(Image and design file data)

※ ※ ※

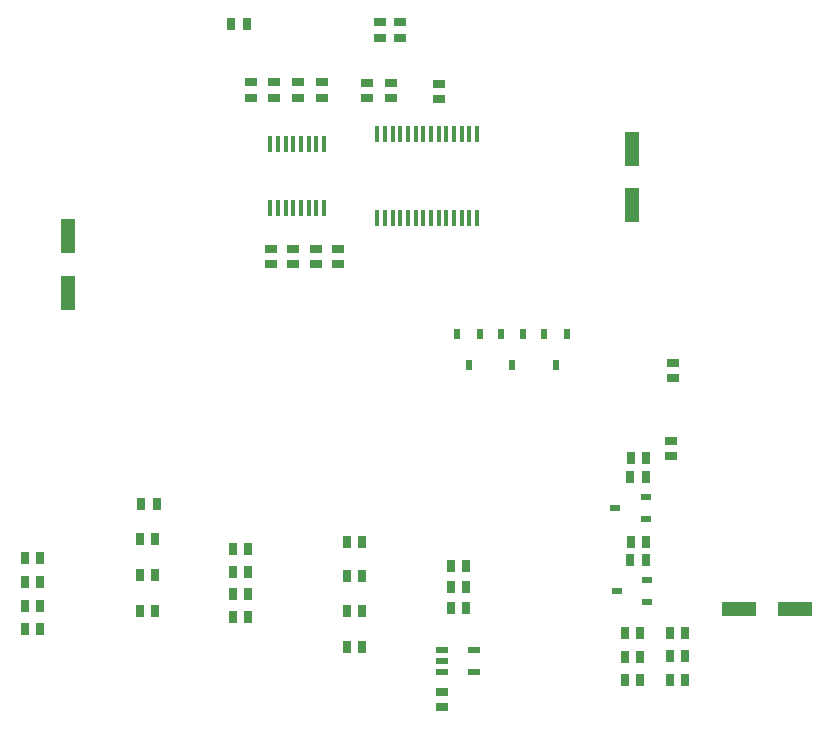
<source format=gtp>
G04*
G04 #@! TF.GenerationSoftware,Altium Limited,Altium Designer,24.8.2 (39)*
G04*
G04 Layer_Color=8421504*
%FSAX44Y44*%
%MOMM*%
G71*
G04*
G04 #@! TF.SameCoordinates,ED335716-89E2-4A76-9CEC-4F5FE7A58361*
G04*
G04*
G04 #@! TF.FilePolarity,Positive*
G04*
G01*
G75*
%ADD15R,1.0000X0.8000*%
%ADD16R,1.2000X3.0000*%
%ADD17R,3.0000X1.2000*%
%ADD18R,0.5500X0.9500*%
%ADD19R,0.8000X1.0000*%
%ADD20R,0.9500X0.5500*%
%ADD21R,1.0000X0.6000*%
%ADD22R,0.3500X1.4000*%
%ADD23R,0.4500X1.4500*%
D15*
X00410210Y00630220D02*
D03*
Y00617220D02*
D03*
X00426720D02*
D03*
Y00630220D02*
D03*
X00657860Y00328930D02*
D03*
Y00341930D02*
D03*
X00656590Y00262590D02*
D03*
Y00275590D02*
D03*
X00462280Y00050500D02*
D03*
Y00063500D02*
D03*
X00374650Y00438450D02*
D03*
Y00425450D02*
D03*
X00355600D02*
D03*
Y00438450D02*
D03*
X00336550Y00425450D02*
D03*
Y00438450D02*
D03*
X00317500D02*
D03*
Y00425450D02*
D03*
X00459740Y00565150D02*
D03*
Y00578150D02*
D03*
X00419100Y00579120D02*
D03*
Y00566120D02*
D03*
X00398780Y00579120D02*
D03*
Y00566120D02*
D03*
X00360680Y00579420D02*
D03*
Y00566420D02*
D03*
X00340360D02*
D03*
Y00579420D02*
D03*
X00320040Y00566420D02*
D03*
Y00579420D02*
D03*
X00300990D02*
D03*
Y00566420D02*
D03*
D16*
X00623570Y00475240D02*
D03*
Y00523240D02*
D03*
X00146050Y00401320D02*
D03*
Y00449320D02*
D03*
D17*
X00713870Y00133350D02*
D03*
X00761870D02*
D03*
D18*
X00485140Y00340060D02*
D03*
X00475640Y00366060D02*
D03*
X00494640D02*
D03*
X00558800Y00340060D02*
D03*
X00549300Y00366060D02*
D03*
X00568300D02*
D03*
X00521970Y00340060D02*
D03*
X00512470Y00366060D02*
D03*
X00531470D02*
D03*
D19*
X00220980Y00222250D02*
D03*
X00207980D02*
D03*
X00219710Y00193040D02*
D03*
X00206710D02*
D03*
X00219710Y00162560D02*
D03*
X00206710D02*
D03*
X00219710Y00132080D02*
D03*
X00206710D02*
D03*
X00394970Y00190500D02*
D03*
X00381970D02*
D03*
X00394970Y00161290D02*
D03*
X00381970D02*
D03*
X00394970Y00132080D02*
D03*
X00381970D02*
D03*
X00394970Y00101600D02*
D03*
X00381970D02*
D03*
X00284180Y00628650D02*
D03*
X00297180D02*
D03*
X00622300Y00261620D02*
D03*
X00635300D02*
D03*
X00622000Y00245110D02*
D03*
X00635000D02*
D03*
X00622300Y00190500D02*
D03*
X00635300D02*
D03*
X00622000Y00175260D02*
D03*
X00635000D02*
D03*
X00668560Y00073410D02*
D03*
X00655560D02*
D03*
Y00093410D02*
D03*
X00668560D02*
D03*
X00655560Y00113410D02*
D03*
X00668560D02*
D03*
X00617460Y00113100D02*
D03*
X00630460D02*
D03*
Y00093100D02*
D03*
X00617460D02*
D03*
Y00073100D02*
D03*
X00630460D02*
D03*
X00469900Y00134620D02*
D03*
X00482900D02*
D03*
Y00152400D02*
D03*
X00469900D02*
D03*
X00483000Y00170000D02*
D03*
X00470000D02*
D03*
X00298750Y00127000D02*
D03*
X00285750D02*
D03*
X00298750Y00146050D02*
D03*
X00285750D02*
D03*
X00298750Y00165100D02*
D03*
X00285750D02*
D03*
X00298750Y00184150D02*
D03*
X00285750D02*
D03*
X00122210Y00116270D02*
D03*
X00109210D02*
D03*
X00122210Y00136270D02*
D03*
X00109210D02*
D03*
X00122210Y00156270D02*
D03*
X00109210D02*
D03*
X00122210Y00176270D02*
D03*
X00109210D02*
D03*
D20*
X00635000Y00209550D02*
D03*
Y00228550D02*
D03*
X00609000Y00219050D02*
D03*
X00636570Y00139090D02*
D03*
Y00158090D02*
D03*
X00610570Y00148590D02*
D03*
D21*
X00490000Y00099000D02*
D03*
Y00080000D02*
D03*
X00463000D02*
D03*
Y00089500D02*
D03*
Y00099000D02*
D03*
D22*
X00362750Y00527000D02*
D03*
X00356250D02*
D03*
X00349750D02*
D03*
X00343250D02*
D03*
X00336750D02*
D03*
X00330250D02*
D03*
X00323750D02*
D03*
X00317250D02*
D03*
X00362750Y00473000D02*
D03*
X00356250D02*
D03*
X00349750D02*
D03*
X00343250D02*
D03*
X00336750D02*
D03*
X00330250D02*
D03*
X00323750D02*
D03*
X00317250D02*
D03*
D23*
X00492250Y00535250D02*
D03*
X00485750D02*
D03*
X00479250D02*
D03*
X00472750D02*
D03*
X00466250D02*
D03*
X00459750D02*
D03*
X00453250D02*
D03*
X00446750D02*
D03*
X00440250D02*
D03*
X00433750D02*
D03*
X00427250D02*
D03*
X00420750D02*
D03*
X00414250D02*
D03*
X00407750D02*
D03*
X00492250Y00464750D02*
D03*
X00485750D02*
D03*
X00479250D02*
D03*
X00472750D02*
D03*
X00466250D02*
D03*
X00459750D02*
D03*
X00453250D02*
D03*
X00446750D02*
D03*
X00440250D02*
D03*
X00433750D02*
D03*
X00427250D02*
D03*
X00420750D02*
D03*
X00414250D02*
D03*
X00407750D02*
D03*
M02*

</source>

※ ※ ※

Your assignment: A verbatim transcript of the entries above is required, with the pictures left out.

Task answer:
<source format=gtp>
G04*
G04 #@! TF.GenerationSoftware,Altium Limited,Altium Designer,24.8.2 (39)*
G04*
G04 Layer_Color=8421504*
%FSAX44Y44*%
%MOMM*%
G71*
G04*
G04 #@! TF.SameCoordinates,ED335716-89E2-4A76-9CEC-4F5FE7A58361*
G04*
G04*
G04 #@! TF.FilePolarity,Positive*
G04*
G01*
G75*
%ADD15R,1.0000X0.8000*%
%ADD16R,1.2000X3.0000*%
%ADD17R,3.0000X1.2000*%
%ADD18R,0.5500X0.9500*%
%ADD19R,0.8000X1.0000*%
%ADD20R,0.9500X0.5500*%
%ADD21R,1.0000X0.6000*%
%ADD22R,0.3500X1.4000*%
%ADD23R,0.4500X1.4500*%
D15*
X00410210Y00630220D02*
D03*
Y00617220D02*
D03*
X00426720D02*
D03*
Y00630220D02*
D03*
X00657860Y00328930D02*
D03*
Y00341930D02*
D03*
X00656590Y00262590D02*
D03*
Y00275590D02*
D03*
X00462280Y00050500D02*
D03*
Y00063500D02*
D03*
X00374650Y00438450D02*
D03*
Y00425450D02*
D03*
X00355600D02*
D03*
Y00438450D02*
D03*
X00336550Y00425450D02*
D03*
Y00438450D02*
D03*
X00317500D02*
D03*
Y00425450D02*
D03*
X00459740Y00565150D02*
D03*
Y00578150D02*
D03*
X00419100Y00579120D02*
D03*
Y00566120D02*
D03*
X00398780Y00579120D02*
D03*
Y00566120D02*
D03*
X00360680Y00579420D02*
D03*
Y00566420D02*
D03*
X00340360D02*
D03*
Y00579420D02*
D03*
X00320040Y00566420D02*
D03*
Y00579420D02*
D03*
X00300990D02*
D03*
Y00566420D02*
D03*
D16*
X00623570Y00475240D02*
D03*
Y00523240D02*
D03*
X00146050Y00401320D02*
D03*
Y00449320D02*
D03*
D17*
X00713870Y00133350D02*
D03*
X00761870D02*
D03*
D18*
X00485140Y00340060D02*
D03*
X00475640Y00366060D02*
D03*
X00494640D02*
D03*
X00558800Y00340060D02*
D03*
X00549300Y00366060D02*
D03*
X00568300D02*
D03*
X00521970Y00340060D02*
D03*
X00512470Y00366060D02*
D03*
X00531470D02*
D03*
D19*
X00220980Y00222250D02*
D03*
X00207980D02*
D03*
X00219710Y00193040D02*
D03*
X00206710D02*
D03*
X00219710Y00162560D02*
D03*
X00206710D02*
D03*
X00219710Y00132080D02*
D03*
X00206710D02*
D03*
X00394970Y00190500D02*
D03*
X00381970D02*
D03*
X00394970Y00161290D02*
D03*
X00381970D02*
D03*
X00394970Y00132080D02*
D03*
X00381970D02*
D03*
X00394970Y00101600D02*
D03*
X00381970D02*
D03*
X00284180Y00628650D02*
D03*
X00297180D02*
D03*
X00622300Y00261620D02*
D03*
X00635300D02*
D03*
X00622000Y00245110D02*
D03*
X00635000D02*
D03*
X00622300Y00190500D02*
D03*
X00635300D02*
D03*
X00622000Y00175260D02*
D03*
X00635000D02*
D03*
X00668560Y00073410D02*
D03*
X00655560D02*
D03*
Y00093410D02*
D03*
X00668560D02*
D03*
X00655560Y00113410D02*
D03*
X00668560D02*
D03*
X00617460Y00113100D02*
D03*
X00630460D02*
D03*
Y00093100D02*
D03*
X00617460D02*
D03*
Y00073100D02*
D03*
X00630460D02*
D03*
X00469900Y00134620D02*
D03*
X00482900D02*
D03*
Y00152400D02*
D03*
X00469900D02*
D03*
X00483000Y00170000D02*
D03*
X00470000D02*
D03*
X00298750Y00127000D02*
D03*
X00285750D02*
D03*
X00298750Y00146050D02*
D03*
X00285750D02*
D03*
X00298750Y00165100D02*
D03*
X00285750D02*
D03*
X00298750Y00184150D02*
D03*
X00285750D02*
D03*
X00122210Y00116270D02*
D03*
X00109210D02*
D03*
X00122210Y00136270D02*
D03*
X00109210D02*
D03*
X00122210Y00156270D02*
D03*
X00109210D02*
D03*
X00122210Y00176270D02*
D03*
X00109210D02*
D03*
D20*
X00635000Y00209550D02*
D03*
Y00228550D02*
D03*
X00609000Y00219050D02*
D03*
X00636570Y00139090D02*
D03*
Y00158090D02*
D03*
X00610570Y00148590D02*
D03*
D21*
X00490000Y00099000D02*
D03*
Y00080000D02*
D03*
X00463000D02*
D03*
Y00089500D02*
D03*
Y00099000D02*
D03*
D22*
X00362750Y00527000D02*
D03*
X00356250D02*
D03*
X00349750D02*
D03*
X00343250D02*
D03*
X00336750D02*
D03*
X00330250D02*
D03*
X00323750D02*
D03*
X00317250D02*
D03*
X00362750Y00473000D02*
D03*
X00356250D02*
D03*
X00349750D02*
D03*
X00343250D02*
D03*
X00336750D02*
D03*
X00330250D02*
D03*
X00323750D02*
D03*
X00317250D02*
D03*
D23*
X00492250Y00535250D02*
D03*
X00485750D02*
D03*
X00479250D02*
D03*
X00472750D02*
D03*
X00466250D02*
D03*
X00459750D02*
D03*
X00453250D02*
D03*
X00446750D02*
D03*
X00440250D02*
D03*
X00433750D02*
D03*
X00427250D02*
D03*
X00420750D02*
D03*
X00414250D02*
D03*
X00407750D02*
D03*
X00492250Y00464750D02*
D03*
X00485750D02*
D03*
X00479250D02*
D03*
X00472750D02*
D03*
X00466250D02*
D03*
X00459750D02*
D03*
X00453250D02*
D03*
X00446750D02*
D03*
X00440250D02*
D03*
X00433750D02*
D03*
X00427250D02*
D03*
X00420750D02*
D03*
X00414250D02*
D03*
X00407750D02*
D03*
M02*

</source>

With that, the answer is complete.